*EXERCISE OBJECTIVE*
From first line to last, the records below are to be duplicated exactly.

*PROVIDED RECORDS*
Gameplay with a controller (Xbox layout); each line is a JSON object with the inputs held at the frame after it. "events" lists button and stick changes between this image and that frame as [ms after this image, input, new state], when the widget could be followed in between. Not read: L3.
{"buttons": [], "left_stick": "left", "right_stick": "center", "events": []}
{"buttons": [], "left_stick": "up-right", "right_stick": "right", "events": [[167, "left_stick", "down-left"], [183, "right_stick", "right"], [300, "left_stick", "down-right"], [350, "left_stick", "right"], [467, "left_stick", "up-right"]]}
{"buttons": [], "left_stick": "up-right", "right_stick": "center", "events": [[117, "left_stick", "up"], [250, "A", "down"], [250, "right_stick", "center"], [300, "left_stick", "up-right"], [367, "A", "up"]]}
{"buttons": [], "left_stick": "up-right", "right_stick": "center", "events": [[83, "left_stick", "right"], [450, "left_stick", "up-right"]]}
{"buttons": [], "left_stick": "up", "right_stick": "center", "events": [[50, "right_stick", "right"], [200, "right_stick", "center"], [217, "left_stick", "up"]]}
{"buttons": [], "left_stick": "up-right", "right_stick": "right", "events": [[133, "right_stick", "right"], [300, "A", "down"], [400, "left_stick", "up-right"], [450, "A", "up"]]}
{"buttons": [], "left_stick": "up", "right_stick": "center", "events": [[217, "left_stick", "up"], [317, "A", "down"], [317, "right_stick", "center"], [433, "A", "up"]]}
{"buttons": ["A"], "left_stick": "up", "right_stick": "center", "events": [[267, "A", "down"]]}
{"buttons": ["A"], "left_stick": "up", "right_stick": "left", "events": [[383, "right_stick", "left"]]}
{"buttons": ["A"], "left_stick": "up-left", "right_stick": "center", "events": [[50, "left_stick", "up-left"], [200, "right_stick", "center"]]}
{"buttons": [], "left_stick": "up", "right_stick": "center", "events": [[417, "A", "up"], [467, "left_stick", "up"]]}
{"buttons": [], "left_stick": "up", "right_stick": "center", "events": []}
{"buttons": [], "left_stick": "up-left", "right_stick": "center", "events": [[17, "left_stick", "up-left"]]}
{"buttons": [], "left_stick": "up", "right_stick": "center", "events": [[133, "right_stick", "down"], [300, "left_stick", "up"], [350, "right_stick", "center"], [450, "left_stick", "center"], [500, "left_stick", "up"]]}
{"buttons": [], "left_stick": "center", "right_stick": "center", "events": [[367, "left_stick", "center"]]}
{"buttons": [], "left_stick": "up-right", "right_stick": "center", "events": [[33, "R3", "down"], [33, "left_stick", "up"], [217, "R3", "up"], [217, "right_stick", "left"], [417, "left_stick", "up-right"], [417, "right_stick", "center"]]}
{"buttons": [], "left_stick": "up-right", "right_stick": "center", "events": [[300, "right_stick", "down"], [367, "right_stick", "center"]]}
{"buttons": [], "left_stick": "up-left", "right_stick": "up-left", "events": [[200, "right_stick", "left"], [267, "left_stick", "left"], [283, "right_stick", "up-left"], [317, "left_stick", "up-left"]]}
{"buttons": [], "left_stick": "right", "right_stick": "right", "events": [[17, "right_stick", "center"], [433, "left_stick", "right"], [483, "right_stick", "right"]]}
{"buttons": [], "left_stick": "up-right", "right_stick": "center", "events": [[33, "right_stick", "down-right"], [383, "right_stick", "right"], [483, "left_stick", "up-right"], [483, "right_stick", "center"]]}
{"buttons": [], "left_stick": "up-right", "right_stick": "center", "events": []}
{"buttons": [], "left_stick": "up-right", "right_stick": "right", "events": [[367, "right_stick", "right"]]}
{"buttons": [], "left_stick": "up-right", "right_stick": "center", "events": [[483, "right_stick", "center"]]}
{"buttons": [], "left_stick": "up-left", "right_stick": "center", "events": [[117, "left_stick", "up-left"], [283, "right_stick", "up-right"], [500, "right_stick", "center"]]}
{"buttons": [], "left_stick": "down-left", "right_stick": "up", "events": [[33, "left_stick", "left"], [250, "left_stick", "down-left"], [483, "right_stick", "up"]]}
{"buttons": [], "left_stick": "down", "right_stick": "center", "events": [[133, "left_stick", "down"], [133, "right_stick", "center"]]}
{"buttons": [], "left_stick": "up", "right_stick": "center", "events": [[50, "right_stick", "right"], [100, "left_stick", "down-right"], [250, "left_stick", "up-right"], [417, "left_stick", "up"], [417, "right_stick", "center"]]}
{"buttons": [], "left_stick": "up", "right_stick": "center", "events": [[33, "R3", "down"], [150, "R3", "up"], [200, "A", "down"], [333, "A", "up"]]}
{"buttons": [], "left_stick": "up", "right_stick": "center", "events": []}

*ANSWER TO THIS TASK*
Gameplay with a controller (Xbox layout); each line is a JSON object with the inputs held at the frame after it. "events" lists button and stick changes between this image and that frame as [ms after this image, input, new state], when the widget could be followed in between. Not read: L3.
{"buttons": [], "left_stick": "left", "right_stick": "center", "events": []}
{"buttons": [], "left_stick": "up-right", "right_stick": "right", "events": [[167, "left_stick", "down-left"], [183, "right_stick", "right"], [300, "left_stick", "down-right"], [350, "left_stick", "right"], [467, "left_stick", "up-right"]]}
{"buttons": [], "left_stick": "up-right", "right_stick": "center", "events": [[117, "left_stick", "up"], [250, "A", "down"], [250, "right_stick", "center"], [300, "left_stick", "up-right"], [367, "A", "up"]]}
{"buttons": [], "left_stick": "up-right", "right_stick": "center", "events": [[83, "left_stick", "right"], [450, "left_stick", "up-right"]]}
{"buttons": [], "left_stick": "up", "right_stick": "center", "events": [[50, "right_stick", "right"], [200, "right_stick", "center"], [217, "left_stick", "up"]]}
{"buttons": [], "left_stick": "up-right", "right_stick": "right", "events": [[133, "right_stick", "right"], [300, "A", "down"], [400, "left_stick", "up-right"], [450, "A", "up"]]}
{"buttons": [], "left_stick": "up", "right_stick": "center", "events": [[217, "left_stick", "up"], [317, "A", "down"], [317, "right_stick", "center"], [433, "A", "up"]]}
{"buttons": ["A"], "left_stick": "up", "right_stick": "center", "events": [[267, "A", "down"]]}
{"buttons": ["A"], "left_stick": "up", "right_stick": "left", "events": [[383, "right_stick", "left"]]}
{"buttons": ["A"], "left_stick": "up-left", "right_stick": "center", "events": [[50, "left_stick", "up-left"], [200, "right_stick", "center"]]}
{"buttons": [], "left_stick": "up", "right_stick": "center", "events": [[417, "A", "up"], [467, "left_stick", "up"]]}
{"buttons": [], "left_stick": "up", "right_stick": "center", "events": []}
{"buttons": [], "left_stick": "up-left", "right_stick": "center", "events": [[17, "left_stick", "up-left"]]}
{"buttons": [], "left_stick": "up", "right_stick": "center", "events": [[133, "right_stick", "down"], [300, "left_stick", "up"], [350, "right_stick", "center"], [450, "left_stick", "center"], [500, "left_stick", "up"]]}
{"buttons": [], "left_stick": "center", "right_stick": "center", "events": [[367, "left_stick", "center"]]}
{"buttons": [], "left_stick": "up-right", "right_stick": "center", "events": [[33, "R3", "down"], [33, "left_stick", "up"], [217, "R3", "up"], [217, "right_stick", "left"], [417, "left_stick", "up-right"], [417, "right_stick", "center"]]}
{"buttons": [], "left_stick": "up-right", "right_stick": "center", "events": [[300, "right_stick", "down"], [367, "right_stick", "center"]]}
{"buttons": [], "left_stick": "up-left", "right_stick": "up-left", "events": [[200, "right_stick", "left"], [267, "left_stick", "left"], [283, "right_stick", "up-left"], [317, "left_stick", "up-left"]]}
{"buttons": [], "left_stick": "right", "right_stick": "right", "events": [[17, "right_stick", "center"], [433, "left_stick", "right"], [483, "right_stick", "right"]]}
{"buttons": [], "left_stick": "up-right", "right_stick": "center", "events": [[33, "right_stick", "down-right"], [383, "right_stick", "right"], [483, "left_stick", "up-right"], [483, "right_stick", "center"]]}
{"buttons": [], "left_stick": "up-right", "right_stick": "center", "events": []}
{"buttons": [], "left_stick": "up-right", "right_stick": "right", "events": [[367, "right_stick", "right"]]}
{"buttons": [], "left_stick": "up-right", "right_stick": "center", "events": [[483, "right_stick", "center"]]}
{"buttons": [], "left_stick": "up-left", "right_stick": "center", "events": [[117, "left_stick", "up-left"], [283, "right_stick", "up-right"], [500, "right_stick", "center"]]}
{"buttons": [], "left_stick": "down-left", "right_stick": "up", "events": [[33, "left_stick", "left"], [250, "left_stick", "down-left"], [483, "right_stick", "up"]]}
{"buttons": [], "left_stick": "down", "right_stick": "center", "events": [[133, "left_stick", "down"], [133, "right_stick", "center"]]}
{"buttons": [], "left_stick": "up", "right_stick": "center", "events": [[50, "right_stick", "right"], [100, "left_stick", "down-right"], [250, "left_stick", "up-right"], [417, "left_stick", "up"], [417, "right_stick", "center"]]}
{"buttons": [], "left_stick": "up", "right_stick": "center", "events": [[33, "R3", "down"], [150, "R3", "up"], [200, "A", "down"], [333, "A", "up"]]}
{"buttons": [], "left_stick": "up", "right_stick": "center", "events": []}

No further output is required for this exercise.